- [Page text]
* * * * * * * * *

Larry Winget (born 1952) is a professional motivational speaker, bestselling author, television personality and social commentator. Winget markets himself as "the trademarked 'Pitbull of Personal Development' and 'World's Only Irritational Speaker'".

Early life and education
Winget was raised in Muskogee, Oklahoma.  Both his parents were in retail. He graduated from Central High School in Muskogee, Oklahoma and from Northeastern Oklahoma State University in Tahlequah, Oklahoma.  In 2018, Winget was named Distinguished Alumni by Northeastern Oklahoma State University.

Personal life
Winget is married to Rose Mary Winget and has two sons, Tyler and Patrick.  He lives in Phoenix, Arizona.

Career
Winget is the author of six New York Times/Wall Street Journal bestsellers. He hosted the television series Big Spender on A&E. He has appeared on several television shows including Tool Academy, Crowd Rules and Dr. Phil.  He has appeared in two PBS specials, two CNBC specials of The Millionaire Inside and is a regular on many national news shows on CNBC, MSNBC, FOX Business Network and FOX News.

Works

Books
 Shut Up, Stop Whining, & Get A Life: A Kick-Butt Approach to a Better Life (2004) 
 It's Called Work For A Reason (2007) 
 You're Broke Because You Want To Be: How to Stop Getting By and Start Getting Ahead (2008) 
 People Are Idiots and I Can Prove It!: The Ten Ways You Are Sabotaging Your Life and How To Overcome Them (2008) 
 No Time For Tact: 365 Days of The Wit, Words and Wisdom of Larry Winget (2009) 
 Your Kids Are Your Own Fault: A Guide For Raising Responsible, Productive Adults (2009) 
 The Idiot Factor: The 10 Ways We Sabotage Our Life, Money and Business (2009) 
 Shut Up, Stop Whining & Get A Life comic book version (2010)
 Grow A Pair; How To Stop Being A Victim and Take Back Your Life, Your Business and Your Sanity (2013) 
 What's Wrong With Damn Near Everything: How The Collapse of Core Values Is Destroying Us and How To Fix It (2017)

Books For Speakers 
60 Ways to Get Rich and Stay Rich in the Speaking Business (out of print)

* * * * * * * * *

Transcribe the Larry Winget biography above without alteration, starting with "You're Broke Because" and going on through "book version (2010)".

- [Stored data]
* * * * * * * * *

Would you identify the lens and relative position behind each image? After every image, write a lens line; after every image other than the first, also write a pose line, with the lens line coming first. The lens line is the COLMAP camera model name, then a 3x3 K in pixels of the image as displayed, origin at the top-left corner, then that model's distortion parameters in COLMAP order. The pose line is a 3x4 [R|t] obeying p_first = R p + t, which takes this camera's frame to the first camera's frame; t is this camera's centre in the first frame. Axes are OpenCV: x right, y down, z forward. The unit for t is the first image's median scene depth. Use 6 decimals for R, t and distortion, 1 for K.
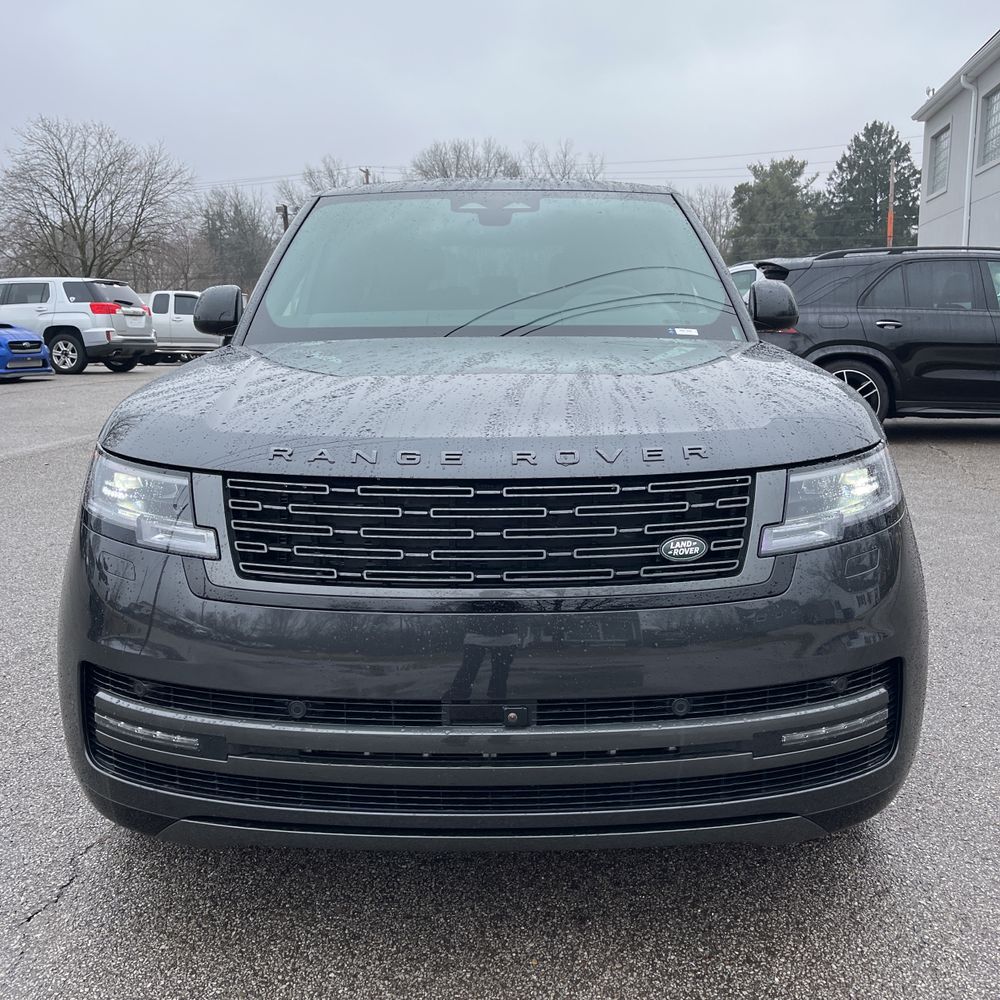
lens RADIAL K [[1026.2, 0, 500.0], [0, 1026.2, 500.0], [0, 0, 1]] dist [0.034998, -0.022078]
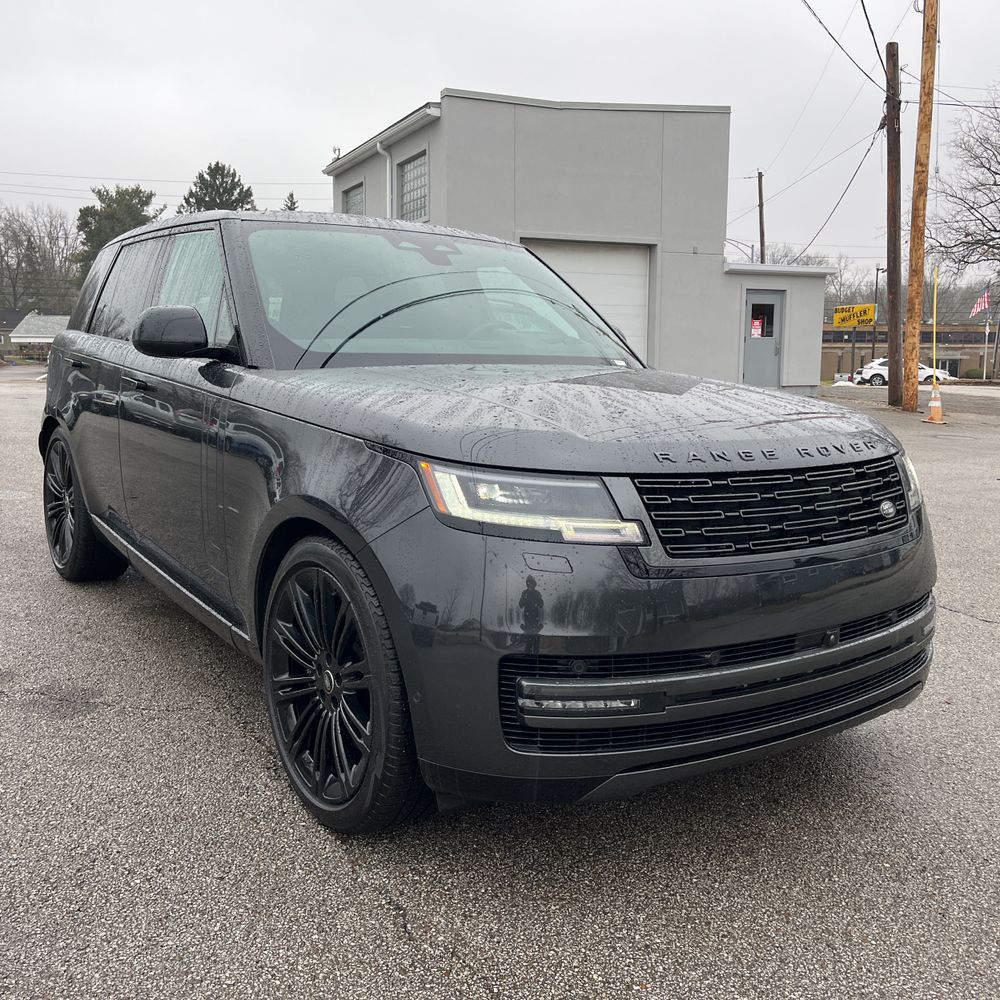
lens RADIAL K [[1031.3, 0, 518.2], [0, 1031.3, 482.2], [0, 0, 1]] dist [0.024514, 0.018759]
pose [[0.802629, -0.050773, 0.594314, -0.524638], [0.078318, 0.996715, -0.020618, -0.001453], [-0.591315, 0.063094, 0.803969, 0.052506]]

* * * * * * * * *

- [Task answer]
You're Broke Because You Want To Be: How to Stop Getting By and Start Getting Ahead (2008) 
 People Are Idiots and I Can Prove It!: The Ten Ways You Are Sabotaging Your Life and How To Overcome Them (2008) 
 No Time For Tact: 365 Days of The Wit, Words and Wisdom of Larry Winget (2009) 
 Your Kids Are Your Own Fault: A Guide For Raising Responsible, Productive Adults (2009) 
 The Idiot Factor: The 10 Ways We Sabotage Our Life, Money and Business (2009) 
 Shut Up, Stop Whining & Get A Life comic book version (2010)